When walking makes your legs hurt
Fitness experts used to stress the benefits of heavy-duty aerobic exercise. But the message changed to moderation after a number of studies showed that physical activity that’s far less taxing is associated with lower rates of heart disease, some cancers, and several other illnesses — if it’s done regularly. Plain old walking usually tops the moderate-intensity exercise list because it’s easy, convenient, and free, and it requires minimal equipment — a comfortable pair of shoes. The trouble is that walking isn’t so easy for everyone.
This article looks at three nonarthritic conditions that cause leg pain and may affect walking, and some ways to treat and manage them.
1. Peripheral artery disease
Peripheral artery disease is a form of atherosclerosis. Fat- and cholesterol-filled plaque narrows arteries, and blood clots can collect on the plaque, narrowing them further. In peripheral artery disease, the arteries affected by atherosclerosis tend to be the ones that supply the leg muscles. The classic symptom is cramping, tight pain that’s felt in muscles “downstream” from the narrowed artery. It can occur in the buttocks, thigh, calf, or foot, but occurs most often in the calf. The pain tends to come on with walking, get worse until the person stops walking, and go away with rest. Similar to angina, the pain caused by peripheral artery disease comes from working muscle cells that are “starved” for oxygen because of obstructed blood flow.
Signs of peripheral artery disease include a diminished pulse below the narrowed artery, scratches and bruises in the lower leg that won’t heal, and pale and cool skin. The diagnosis usually depends on the ankle-brachial index, which compares the blood pressure at the ankle to the blood pressure at the arm.
Researchers have found that tightly structured, supervised exercise programs can help people increase the amount they can walk before the pain kicks in. These programs usually involve walking till it hurts (which may be only for a few minutes), resting till the pain goes away, and then walking again.
Cilostazol (Pletal), a drug that widens blood vessels, and pentoxifylline (Pentoxil, Trental), which decreases the viscosity of blood, can sometimes help improve pain-free walking distance, but both drugs have side effects, so there’s a downside that needs to be taken into consideration.
If peripheral artery disease is serious, or isn’t improving with exercise and medication, doctors can reopen the blocked artery with angioplasty or use part of a blood vessel from elsewhere in the body to reroute circulation around the blockage. But the track record of these revascularization procedures is mixed, and some studies suggest that the results from a structured exercise program can be as good, or even better.
2. Chronic venous insufficiency
Like peripheral artery disease, chronic venous insufficiency is a condition of poor circulation, but it involves the veins and the blood’s return trip back to the heart and lungs.
In people with chronic venous insufficiency, the valves that even out the pressure and keep blood from flowing backward are damaged, so blood tends to pool in the legs and feet instead of traveling “north” to the heart. Symptoms include swelling, inflammation of the skin (dermatitis) and the connective tissue underneath (cellulitis), and ulcerated, open wounds on the bony “bumps” of the ankle. Legs may feel achy or heavy. And when people walk, they may feel a tight, “bursting” pain, most often in the groin or thigh.

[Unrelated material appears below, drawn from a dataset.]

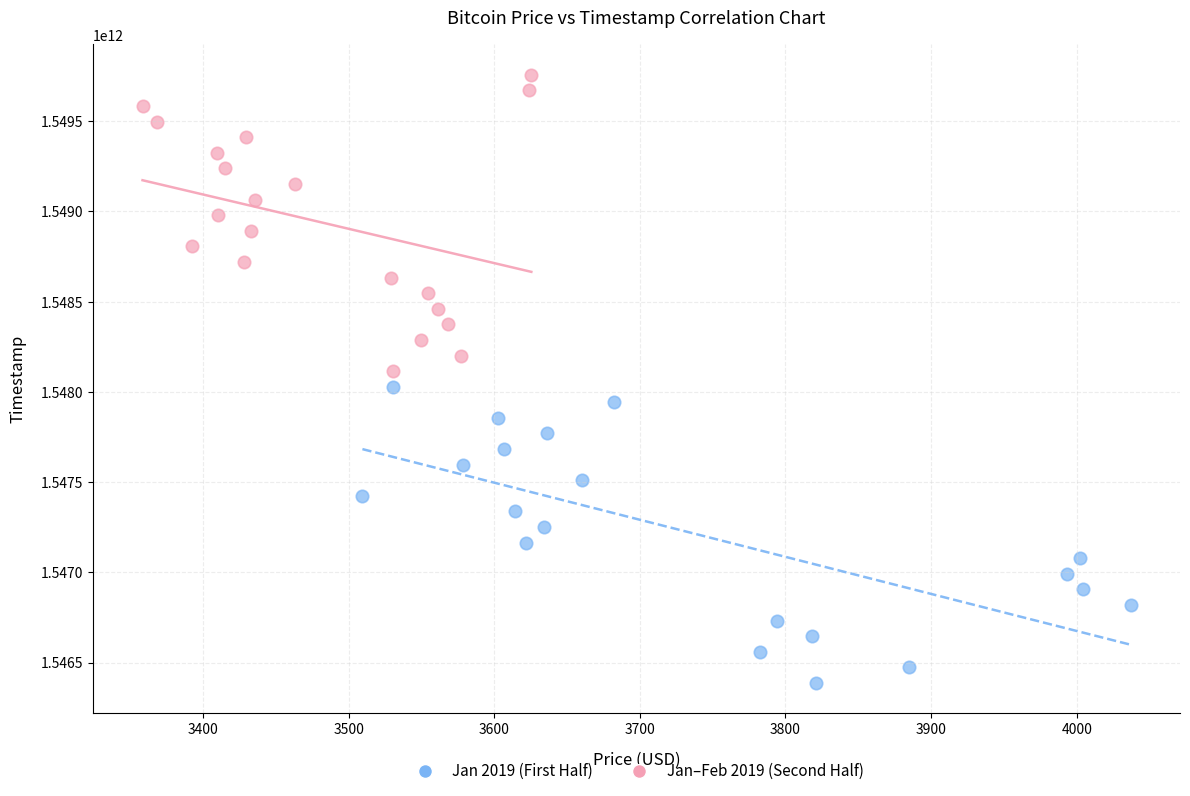

Which series reaches the maximum Y coordinate?

Jan–Feb 2019 (Second Half)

The symptoms from a mild case of chronic venous insufficiency can be helped by lying on your back and using a pillow to elevate your legs so blood flows downhill to the heart. If you’re sitting for long periods, pointing your toes up and down several times can flex the vein-pumping leg muscles. More serious cases needed to be treated with compression stockings that squeeze harder at the ankle than at the knee. There aren’t any medications for chronic venous insufficiency. Surgical treatments are reserved for the most serious cases.
3. Lumbar spinal stenosis
Spinal stenosis can occur anywhere along the spine as a result of the vertebrae, the disks between them, or their supporting structures impinging on the tube-like spinal canal that holds the spinal cord and the roots of the nerves that branch off of it. Pain comes from the mechanical pressure, and perhaps also from the pinching off of the blood supply that nerves need.
When spinal stenosis occurs in the lumbar region, lower back pain can be a symptom but often it’s the legs that are affected. The pain can resemble the pain caused by peripheral artery disease: cramping tightness that increases with walking, although it’s often felt in the thigh rather than the calf. The legs may also feel weak and numb.
The diagnosis starts with discussion of symptoms and medical history. One important clue is whether the pain eases when the back is curved forward, or flexed. That posture tends to take pressure off the lumbar region.
An MRI or CT scan will often be ordered to confirm a diagnosis, but imaging studies shouldn’t be used to make one. Many people have spinal stenosis that shows up on an imaging study but doesn’t cause any symptoms.
Treatment usually begins with physical therapy and exercises aimed at strengthening back and abdominal muscles. Pain relievers may help. Growing numbers of older patients are getting corticosteroid injections into the spine. If the pain persists, surgery is an option.